═════ Fragmento seleccionado ═════

Mientras el Congreso argentino discute un proyecto de ley de semillas que incrementaría los derechos de propiedad intelectual de un insumo clave para la producción agropecuaria, crece un movimiento que busca hacer más horizontal los conocimientos generados en el campo y compartirlos sin un pago extra.
Se trata de Bioleft, una iniciativa recientemente lanzada y con un primer intercambio simbólico de una variedad de trébol. Funciona a la vez como un contrato modelo para la transferencia de semillas de “código abierto” y como una plataforma web para dejar sentadas las características usadas en cada transferencia para uso eventual de otros productores.
Según la presentación en su sitio web, buscan además “promover la soberanía alimentaria, la autonomía tecnológica y la diversidad social, económica y ecológica”.
La comparación más cercana de la propuesta proviene, desde el nombre y el espíritu, de la computación, donde al código cerrado dominado por megacorporaciones se oponen a los programas de código abierto que copian y mejoran libremente ingenieros y programadores.
En el caso de las semillas, la palabra clave no es programación sino “mejoramiento”, que refiere al proceso mediante el cual se obtienen variedades que sirven más para determinadas condiciones del suelo y el clima (por lo general, obtenidas de manera tradicional: con cruzamientos y manejo de híbridos, no necesariamente con modificación genética de laboratorio).

═════ Extractos de registros ═════

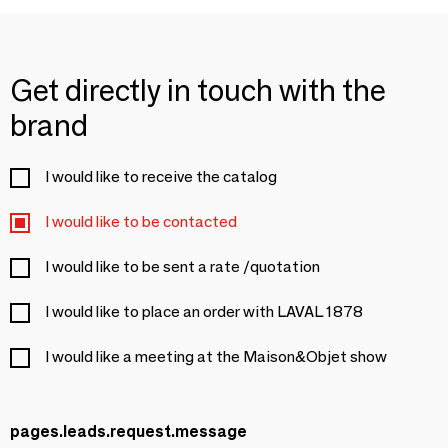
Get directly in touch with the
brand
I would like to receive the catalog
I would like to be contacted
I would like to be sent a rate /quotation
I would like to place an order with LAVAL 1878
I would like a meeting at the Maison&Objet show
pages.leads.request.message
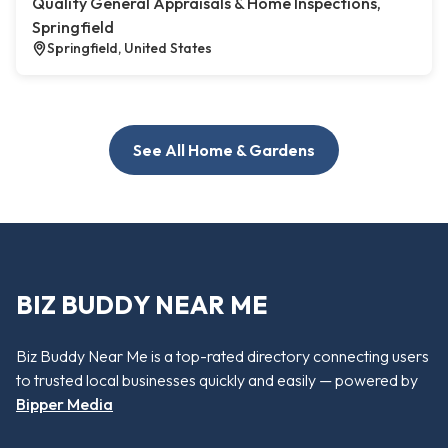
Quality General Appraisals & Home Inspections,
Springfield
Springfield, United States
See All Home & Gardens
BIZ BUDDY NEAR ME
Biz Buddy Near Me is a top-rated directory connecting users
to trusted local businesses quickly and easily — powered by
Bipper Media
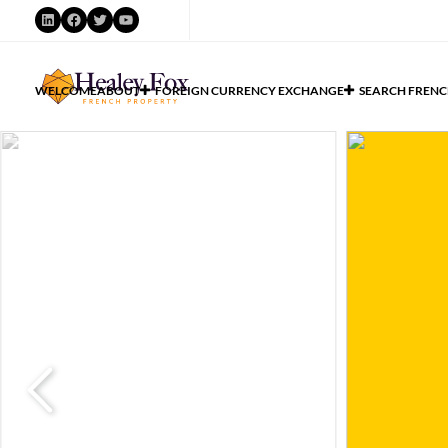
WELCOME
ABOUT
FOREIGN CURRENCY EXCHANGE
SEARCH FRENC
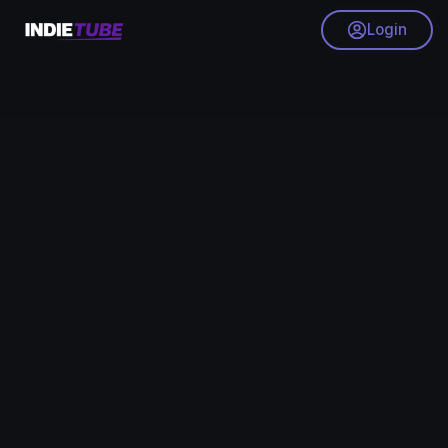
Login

═════
═════ Extractos de registros ═════

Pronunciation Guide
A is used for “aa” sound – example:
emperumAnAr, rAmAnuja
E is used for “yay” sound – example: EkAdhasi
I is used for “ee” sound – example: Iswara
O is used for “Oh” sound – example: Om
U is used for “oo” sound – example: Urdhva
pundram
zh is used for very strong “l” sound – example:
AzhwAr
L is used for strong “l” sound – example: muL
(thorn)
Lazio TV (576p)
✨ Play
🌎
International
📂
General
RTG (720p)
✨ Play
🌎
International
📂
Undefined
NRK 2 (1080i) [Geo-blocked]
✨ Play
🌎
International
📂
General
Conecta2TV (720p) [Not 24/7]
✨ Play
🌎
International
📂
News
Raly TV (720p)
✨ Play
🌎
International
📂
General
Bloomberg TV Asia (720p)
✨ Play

═════

Ejercicios propuestos
1. Transcribe del texto sobre Bioleft todo lo que va desde "Según la presentación" hasta "genética de laboratorio).".
2. Traduce al inglés esta oración del texto sobre Bioleft: "Según la presentación en su sitio web, buscan además “promover la soberanía alimentaria, la autonomía tecnológica y la diversidad social, económica y ecológica”."
3. Prosigue el texto sobre las semillas de código abierto a partir de su última oración.
Los registros constituyen un material aparte, independiente del texto.

Respuestas dadas
1.
Según la presentación en su sitio web, buscan además “promover la soberanía alimentaria, la autonomía tecnológica y la diversidad social, económica y ecológica”.
La comparación más cercana de la propuesta proviene, desde el nombre y el espíritu, de la computación, donde al código cerrado dominado por megacorporaciones se oponen a los programas de código abierto que copian y mejoran libremente ingenieros y programadores.
En el caso de las semillas, la palabra clave no es programación sino “mejoramiento”, que refiere al proceso mediante el cual se obtienen variedades que sirven más para determinadas condiciones del suelo y el clima (por lo general, obtenidas de manera tradicional: con cruzamientos y manejo de híbridos, no necesariamente con modificación genética de laboratorio).

2. According to the presentation on its website, they also seek "to promote food sovereignty, technological autonomy, and social, economic, and ecological diversity."

3.
Bioleft va en contra de los paquetes que venden las multinacionales que incorporan cada vez más cantidad de agroquímicos, con sus posibles consecuencias para la salud y el ambiente.
“Es una iniciativa que tiene el propósito de preservar germoplasma del sistema de patentes. Empezó con esa idea: de generar herramientas que permitan a los mejoradores de semillas poder transferir sus semillas y que el que las reciba no las bloquee a través de un sistema duro de propiedad intelectual, como son las patentes”, dice Anabel Marín, investigadora del Centro de Investigaciones para la Transformación (Cenit-Conicet) argentino y una de las cabezas del proyecto.
“Así empezamos a pensar en una licencia open source, como en software pero aplicado a semillas. Si te lo transfiero, es un conocimiento que lo podés usar para distintas cosas a negociar, pero no podés bloquearlo para usos posteriores. Lo contrario de lo que hace la patente, que bloquea y pone en riesgo el sistema de innovación de semillas”, agrega Marín, una economista con doctorado en política científica y tecnológica de la Universidad de Sussex, en Reino Unido.
A medida que su grupo fue tomando contacto con los interesados se generó la idea de una plataforma que registrara intercambios y fuera una herramienta participativa porque, según Marín, “muchos de los mejoradores empezaron a ver que se podía juntar información de cómo se desempeñan con distintos tipos de uso, algo que es difícil sin la infraestructura grande de testeos (que tienen las empresas comerciales)”.
La primera financiación del proyecto fue por parte del centro Steps, justamente de la Universidad de Sussex.
Contrainiciativa
En ese trayecto –que ya lleva un par de años- se fueron dando algunos contactos con profesores y agrónomos de la Universidad de Buenos Aires (UBA).
“Hay un fenómeno mundial de concentración que es brutal. Tres empresas tienen el 60% semillas del mundo. Son las ahora fusionadas Bayer y Monsanto, Dow y Dupont, Nidera y Syngenta”, dice Gustavo Schrauf, director del Criadero Cultivos del Sur.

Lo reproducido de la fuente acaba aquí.